- Genre: Children, Educational
- Written by: Avraham Heffner Yitzhak Ben Ner
- Starring: Gideon Singer Mordechai Ben-Ze'ev David Beit-On Shlomit Lehavi Gidi Gov
- Opening theme: "Delet Haksamim" (דלת הקסמים) by Chava Alberstein
- Country of origin: Israel
- Original language: Hebrew
- No. of seasons: 1
- No. of episodes: 12

Original release
- Network: Israeli Educational Television
- Release: 1 July 1974 – 1974

= Delet Haksamim =

Delet Haksamim (דלת הקסמים, lit. "The magic door") is an Israeli educational children's television program which deals with road traffic safety intended for its main target audience, primary school students.

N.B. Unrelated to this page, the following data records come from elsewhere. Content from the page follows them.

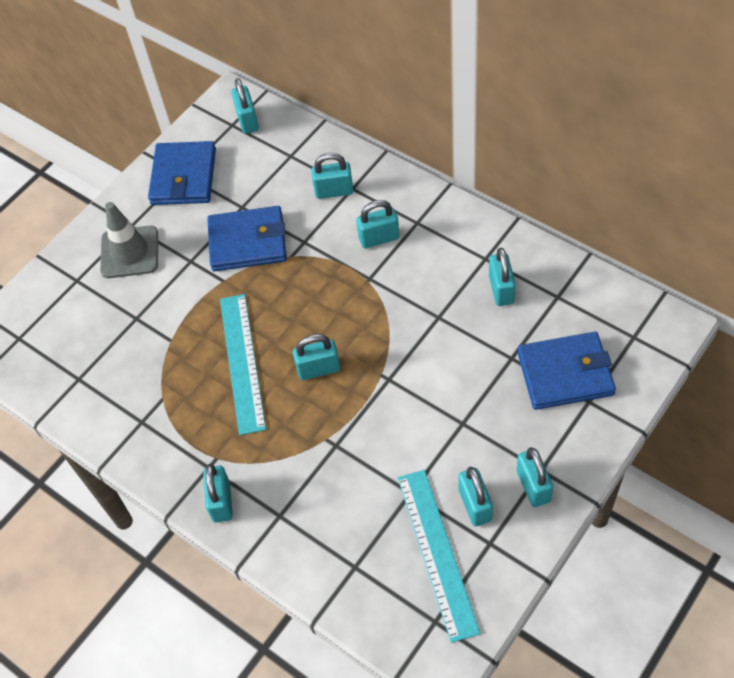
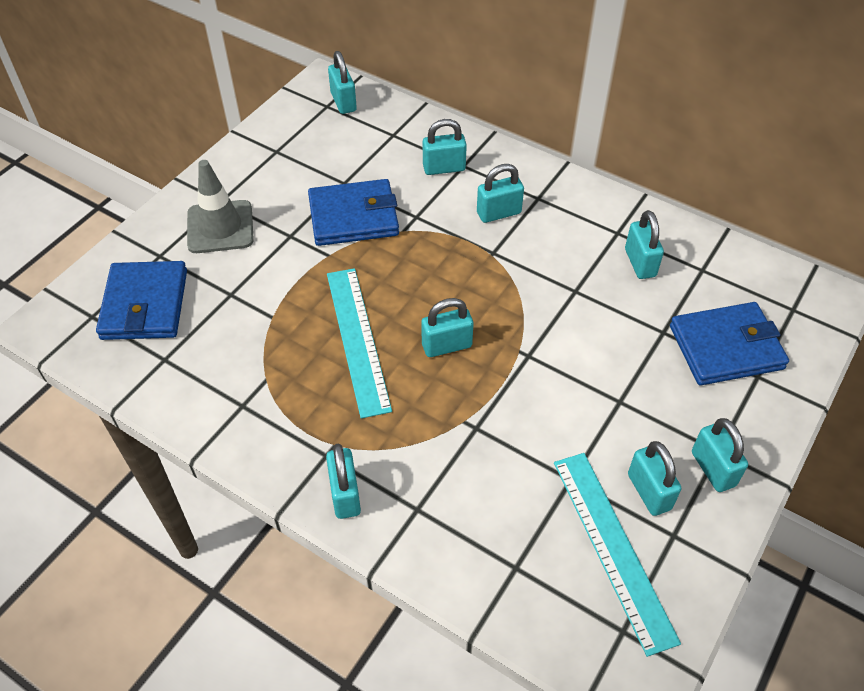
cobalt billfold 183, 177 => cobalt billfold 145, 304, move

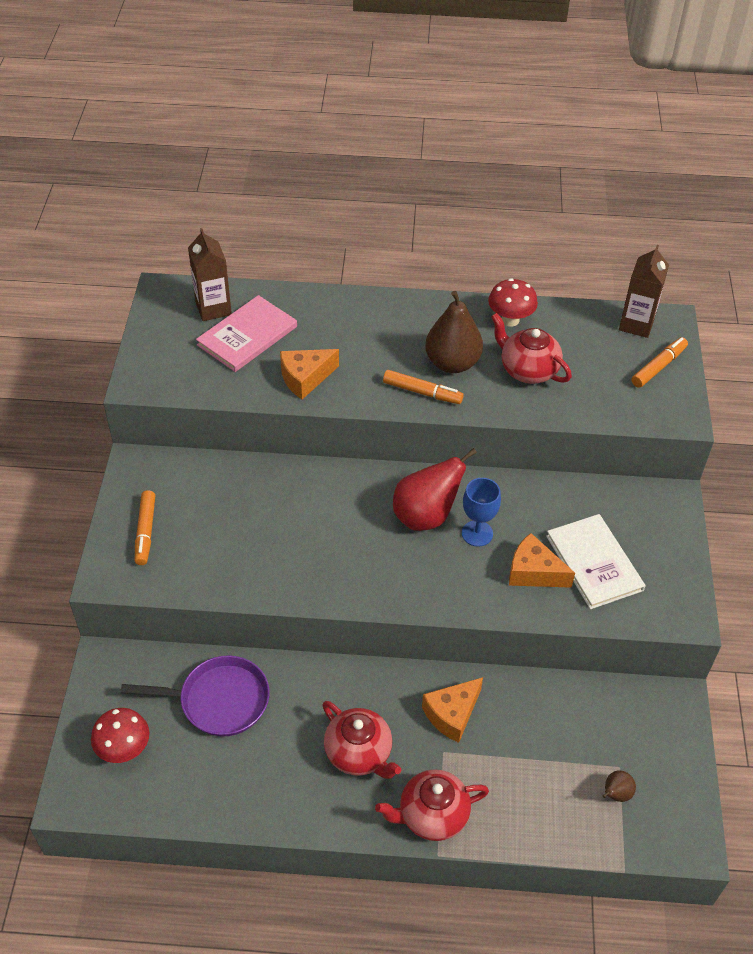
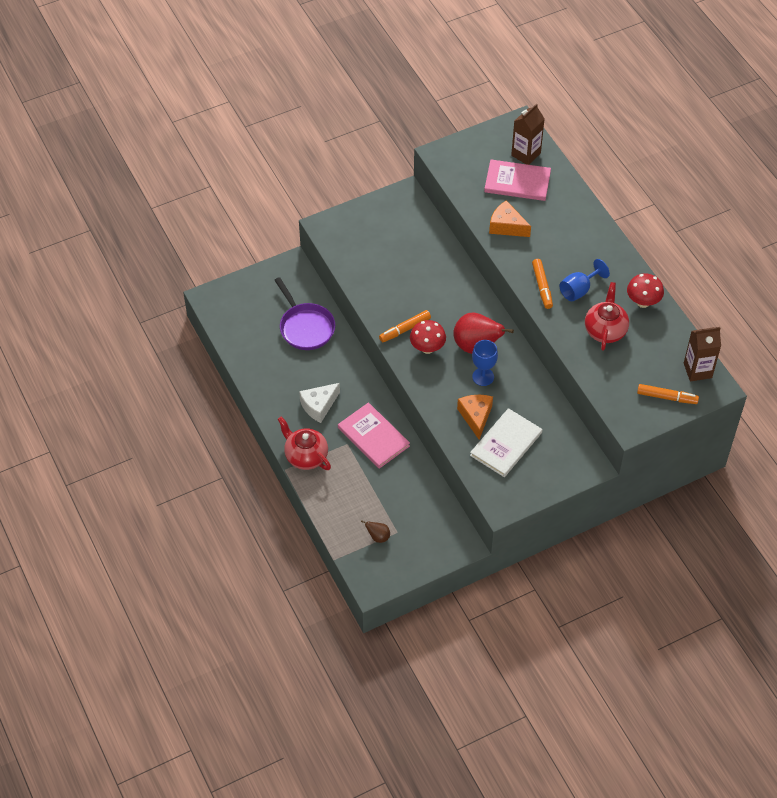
russet pear fruit 452, 363 => cobalt chalice 579, 290
orange-coloured marker 145, 532 => orange-coloured marker 405, 329, move
orange-coloured cheese 452, 714 => pink hardcover 373, 437
crimson tea pot 359, 753 => snow-white cheese 319, 406
crimson fungus 124, 749 => crimson fungus 427, 348, move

It was produced by the Israeli Film Service and co-product Israel's Ministry of Education and Ministry of Transport and Road Safety and written Avraham Heffner and Yitzhak Ben Ner. The program was aired in 1974 on the Israeli Educational Television (IETV), since aired in reruns at the 1980s.

==Background==
The program follows after a magician called Yehoyakim Kook (Gideon Singer), who taught two siblings, Yoav and Hagar Bergman about road safety through a door to beep each time when someone has non-observance of the road safety laws. Then he is summons and shows them through a magical eye how they misdeeds to be finished with disaster. Usually each episode the siblings getting on the nervous of old pharmacist Dr. Tuvia Guttman (Mordechai Ben-Ze'ev) and then sent his assistant, Hertzel (Gidi Gov) out of his store to chase them due to different problems.